Data shown>
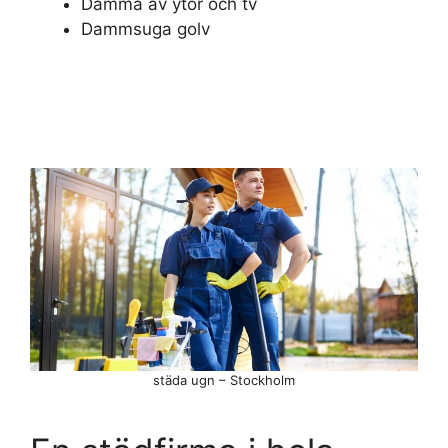
Damma av ytor och tv
Dammsuga golv
städa ugn – Stockholm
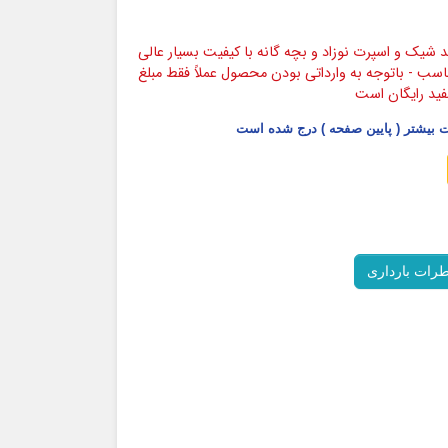
شیک و اسپرت نوزاد و بچه گانه با کیفیت بسیار عالی
ناسب - باتوجه به وارداتی بودن محصول عملاً فقط مبلغ
فید رایگان است
بیشتر ( پایین صفحه ) درج شده است
طرات بارداری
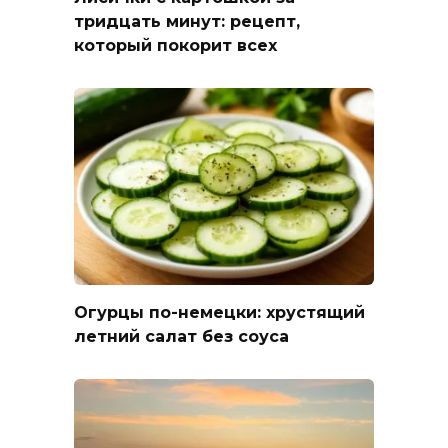
тридцать минут: рецепт,
который покорит всех
Огурцы по-немецки: хрустящий
летний салат без соуса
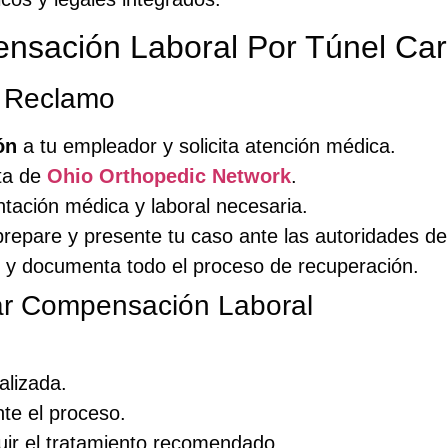
ensación Laboral Por Túnel Car
u Reclamo
ón
a tu empleador y solicita atención médica.
sta de
Ohio Orthopedic Network
.
tación médica y laboral necesaria.
prepare y presente tu caso ante las autoridades d
 y documenta todo el proceso de recuperación.
tar Compensación Laboral
alizada.
te el proceso.
uir el tratamiento recomendado.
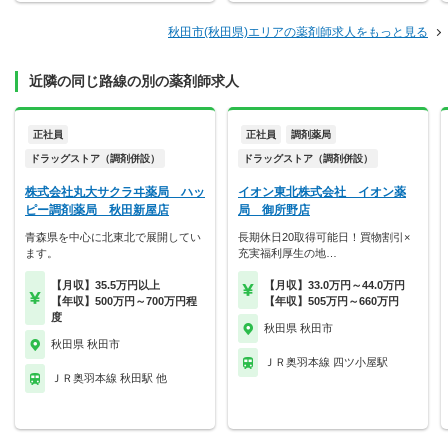
秋田市(秋田県)エリアの薬剤師求人をもっと見る
近隣の同じ路線の別の薬剤師求人
正社員
正社員
調剤薬局
ドラッグストア（調剤併設）
ドラッグストア（調剤併設）
株式会社丸大サクラヰ薬局 ハッ
イオン東北株式会社 イオン薬
ピー調剤薬局 秋田新屋店
局 御所野店
青森県を中心に北東北で展開してい
長期休日20取得可能日！買物割引×
ます。
充実福利厚生の地…
【月収】35.5万円以上
【月収】33.0万円～44.0万円
【年収】500万円～700万円程
【年収】505万円～660万円
度
秋田県 秋田市
秋田県 秋田市
ＪＲ奥羽本線 四ツ小屋駅
ＪＲ奥羽本線 秋田駅 他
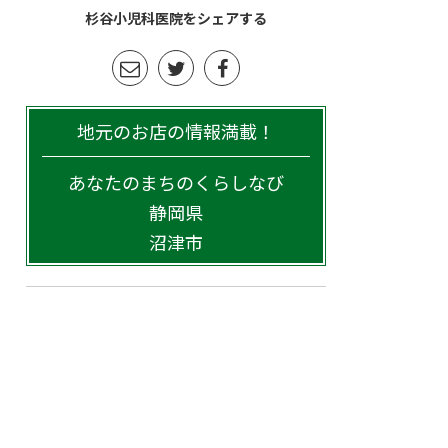
杉谷小児科医院をシェアする
地元のお店の情報満載！
あなたのまちのくらしなび
静岡県
沼津市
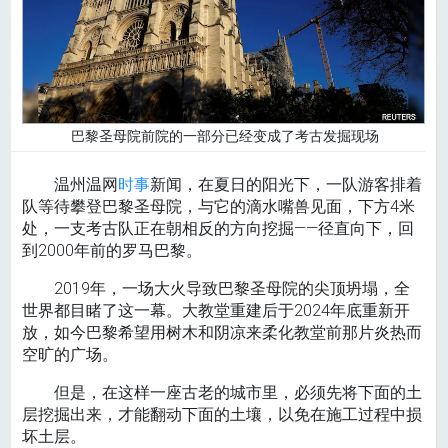
巴黎圣母院前院的一部分已经变成了考古发掘现场
温州温网
时事
新闻，在夏日的阳光下，一队游客排着
队等待攀登巴黎圣母院，与它的滴水嘴兽见面，下方4米
处，一支考古队正在朝相反的方向挖掘——径直向下，回
到2000年前的罗马巴黎。
2019年，一场大火导致巴黎圣母院的尖顶坍塌，全
世界都目睹了这一幕。大教堂重建后于2024年底重新开
放，如今巴黎希望用树木和阴凉来柔化教堂前那片炎热而
空旷的广场。
但是，在这样一座古老的城市里，必须先将下面的土
层挖掘出来，才能翻动下面的土壤，以免在施工过程中损
坏土层。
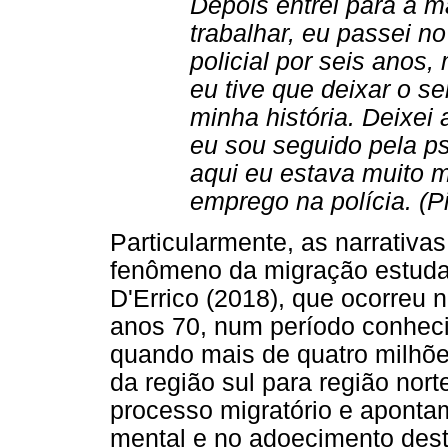
Depois entrei para a 
trabalhar, eu passei no
policial por seis anos
eu tive que deixar o s
minha história. Deixei
eu sou seguido pela ps
aqui eu estava muito m
emprego na polícia. (Pi
Particularmente, as narrativ
fenômeno da migração estudad
D'Errico (2018), que ocorreu n
anos 70, num período conhec
quando mais de quatro milhõ
da região sul para região nor
processo migratório e apont
mental e no adoecimento des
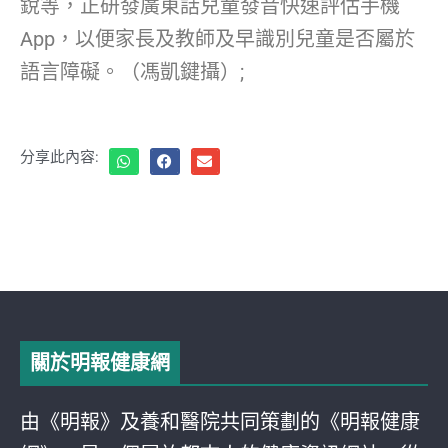
銳等，正研發廣東話兒童發音快速評估手機
App，以便家長及教師及早識別兒童是否屬於
語言障礙。（馮凱鍵攝）;
分享此內容:
關於明報健康網
由《明報》及養和醫院共同策劃的《明報健康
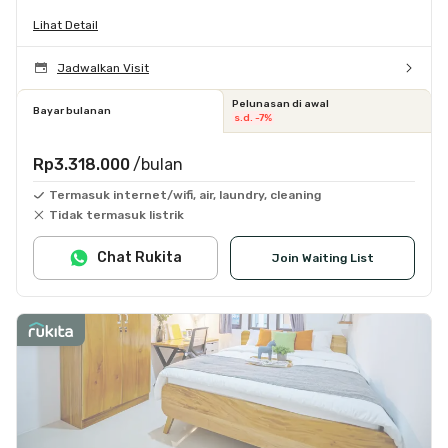
Lihat Detail
Jadwalkan Visit
Pelunasan di awal
Bayar bulanan
s.d. -7%
Rp3.318.000
/bulan
Termasuk internet/wifi, air, laundry, cleaning
Tidak termasuk listrik
Chat Rukita
Join Waiting List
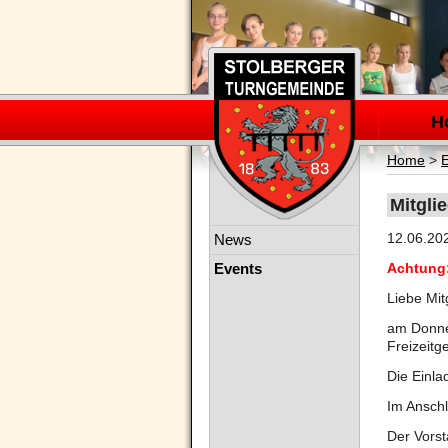
Navigation
überspring
H
Home
>
Mitgli
Navigation
12.06.20
News
überspringen
Events
Achtung:
Liebe Mit
am Donne
Freizeitg
Die Einla
Im Anschl
Der Vorst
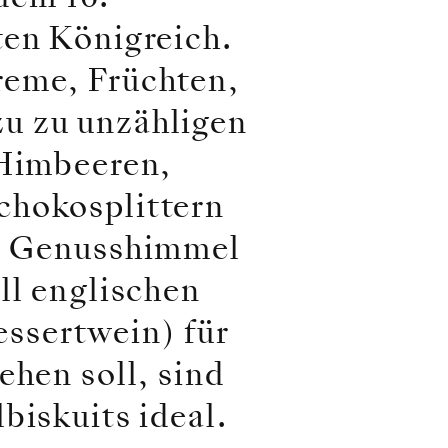
ten Königreich.
reme, Früchten,
u zu unzähligen
 Himbeeren,
chokosplittern
en Genusshimmel
ll englischen
ssertwein) für
ehen soll, sind
biskuits ideal.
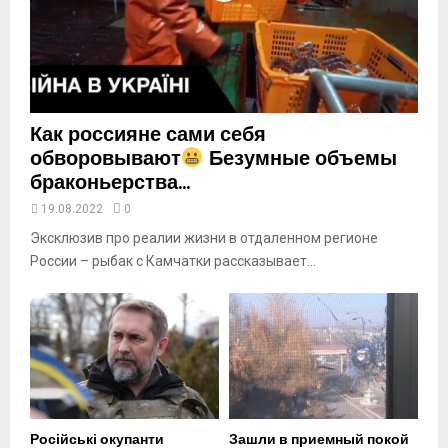
t
u
b
e
Как россияне сами себя
обворовывают
Безумные объемы
браконьерства...
19.08.2022
0
Эксклюзив про реалии жизни в отдаленном регионе
России – рыбак с Камчатки рассказывает...
Російські окупанти
Зашли в приемный покой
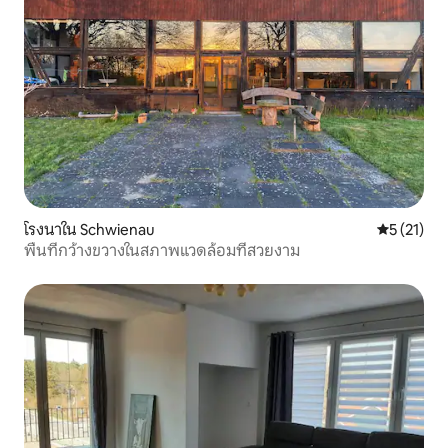
โรงนาใน Schwienau
คะแนนเฉลี่ย
5 (21)
พื้นที่กว้างขวางในสภาพแวดล้อมที่สวยงาม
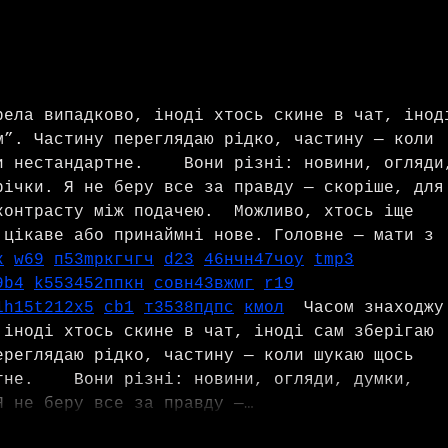
The Songs of Butler &
Finn 
Cupples: “Frequency (H2SO4
Beli
Variation)”
рела випадково, іноді хтось скине в чат, інод
м”. Частину переглядаю рідко, частину — коли 
и нестандартне.    Вони різні: новини, огляди
річки. Я не беру все за правду — скоріше, для
контрасту між подачею.  Можливо, хтось іще 
 цікаве або принаймні нове. Головне — мати з 
к
w69
п
53
mp
кг
чг
ч
d23
46
н
чн
47
чо
у
tmp3
9
b4
k55
34
52
пп
кн
с
о
вн
43
вж
мг
r19
1
h15
t21
2x5
cb1
т
35
38
пд
пс
км
ол
  Часом знаходжу
 іноді хтось скине в чат, іноді сам зберігаю 
ереглядаю рідко, частину — коли шукаю щось 
тне.    Вони різні: новини, огляди, думки, 
Я не беру все за правду —…
Mostrar más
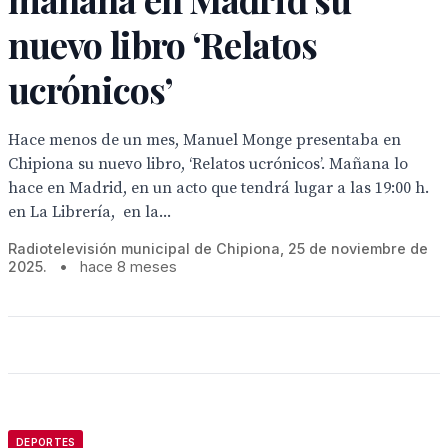
nuevo libro ‘Relatos
ucrónicos’
Hace menos de un mes, Manuel Monge presentaba en
Chipiona su nuevo libro, ‘Relatos ucrónicos’. Mañana lo
hace en Madrid, en un acto que tendrá lugar a las 19:00 h.
en La Librería, en la...
Radiotelevisión municipal de Chipiona, 25 de noviembre de
2025.
•
hace 8 meses
DEPORTES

To-do item> Please write out all the text in the data above, line by line and without changes, leaving the pictures out of your answer.

Response to this exercise>
Damma av ytor och tv
Dammsuga golv
städa ugn – Stockholm
شیک و اسپرت نوزاد و بچه گانه با کیفیت بسیار عالی
ناسب - باتوجه به وارداتی بودن محصول عملاً فقط مبلغ
فید رایگان است
بیشتر ( پایین صفحه ) درج شده است
طرات بارداری
тридцать минут: рецепт,
который покорит всех
Огурцы по-немецки: хрустящий
летний салат без соуса
ensación Laboral Por Túnel Car
u Reclamo
ón
a tu empleador y solicita atención médica.
sta de
Ohio Orthopedic Network
.
tación médica y laboral necesaria.
prepare y presente tu caso ante las autoridades d
 y documenta todo el proceso de recuperación.
tar Compensación Laboral
alizada.
te el proceso.
uir el tratamiento recomendado.
秋田市(秋田県)エリアの薬剤師求人をもっと見る
近隣の同じ路線の別の薬剤師求人
正社員
正社員
調剤薬局
ドラッグストア（調剤併設）
ドラッグストア（調剤併設）
株式会社丸大サクラヰ薬局 ハッ
イオン東北株式会社 イオン薬
ピー調剤薬局 秋田新屋店
局 御所野店
青森県を中心に北東北で展開してい
長期休日20取得可能日！買物割引×
ます。
充実福利厚生の地…
【月収】35.5万円以上
【月収】33.0万円～44.0万円
【年収】500万円～700万円程
【年収】505万円～660万円
度
秋田県 秋田市
秋田県 秋田市
ＪＲ奥羽本線 四ツ小屋駅
ＪＲ奥羽本線 秋田駅 他
杉谷小児科医院をシェアする
地元のお店の情報満載！
あなたのまちのくらしなび
静岡県
沼津市
巴黎圣母院前院的一部分已经变成了考古发掘现场
温州温网
时事
新闻，在夏日的阳光下，一队游客排着
队等待攀登巴黎圣母院，与它的滴水嘴兽见面，下方4米
处，一支考古队正在朝相反的方向挖掘——径直向下，回
到2000年前的罗马巴黎。
2019年，一场大火导致巴黎圣母院的尖顶坍塌，全
世界都目睹了这一幕。大教堂重建后于2024年底重新开
放，如今巴黎希望用树木和阴凉来柔化教堂前那片炎热而
空旷的广场。
但是，在这样一座古老的城市里，必须先将下面的土
层挖掘出来，才能翻动下面的土壤，以免在施工过程中损
坏土层。
Depois entrei para a 
trabalhar, eu passei no
policial por seis anos
eu tive que deixar o s
minha história. Deixei
eu sou seguido pela ps
aqui eu estava muito m
emprego na polícia. (Pi
Particularmente, as narrativ
fenômeno da migração estudad
D'Errico (2018), que ocorreu n
anos 70, num período conhec
quando mais de quatro milhõ
da região sul para região nor
processo migratório e apont
mental e no adoecimento des
銳等，正研發廣東話兒童發音快速評估手機
App，以便家長及教師及早識別兒童是否屬於
語言障礙。（馮凱鍵攝）;
分享此內容:
關於明報健康網
由《明報》及養和醫院共同策劃的《明報健康
Lihat Detail
Jadwalkan Visit
Pelunasan di awal
Bayar bulanan
s.d. -7%
Rp3.318.000
/bulan
Termasuk internet/wifi, air, laundry, cleaning
Tidak termasuk listrik
Chat Rukita
Join Waiting List
Navigation
überspring
H
Home
>
Mitgli
Navigation
12.06.20
News
überspringen
Events
Achtung:
Liebe Mit
am Donne
Freizeitg
Die Einla
Im Anschl
Der Vorst
ten Königreich.
reme, Früchten,
u zu unzähligen
 Himbeeren,
chokosplittern
en Genusshimmel
ll englischen
ssertwein) für
ehen soll, sind
biskuits ideal.
t
u
b
e
Как россияне сами себя
обворовывают
Безумные объемы
браконьерства...
19.08.2022
0
Эксклюзив про реалии жизни в отдаленном регионе
России – рыбак с Камчатки рассказывает...
Російські окупанти
Зашли в приемный покой
โรงนาใน Schwienau
คะแนนเฉลี่ย
5 (21)
พื้นที่กว้างขวางในสภาพแวดล้อมที่สวยงาม
The Songs of Butler &
Finn 
Cupples: “Frequency (H2SO4
Beli
Variation)”
рела випадково, іноді хтось скине в чат, інод
м”. Частину переглядаю рідко, частину — коли 
и нестандартне.    Вони різні: новини, огляди
річки. Я не беру все за правду — скоріше, для
контрасту між подачею.  Можливо, хтось іще 
 цікаве або принаймні нове. Головне — мати з 
к
w69
п
53
mp
кг
чг
ч
d23
46
н
чн
47
чо
у
tmp3
9
b4
k55
34
52
пп
кн
с
о
вн
43
вж
мг
r19
1
h15
t21
2x5
cb1
т
35
38
пд
пс
км
ол
  Часом знаходжу
 іноді хтось скине в чат, іноді сам зберігаю 
ереглядаю рідко, частину — коли шукаю щось 
тне.    Вони різні: новини, огляди, думки, 
Я не беру все за правду —…
Mostrar más
nuevo libro ‘Relatos
ucrónicos’
Hace menos de un mes, Manuel Monge presentaba en
Chipiona su nuevo libro, ‘Relatos ucrónicos’. Mañana lo
hace en Madrid, en un acto que tendrá lugar a las 19:00 h.
en La Librería, en la...
Radiotelevisión municipal de Chipiona, 25 de noviembre de
2025.
•
hace 8 meses
DEPORTES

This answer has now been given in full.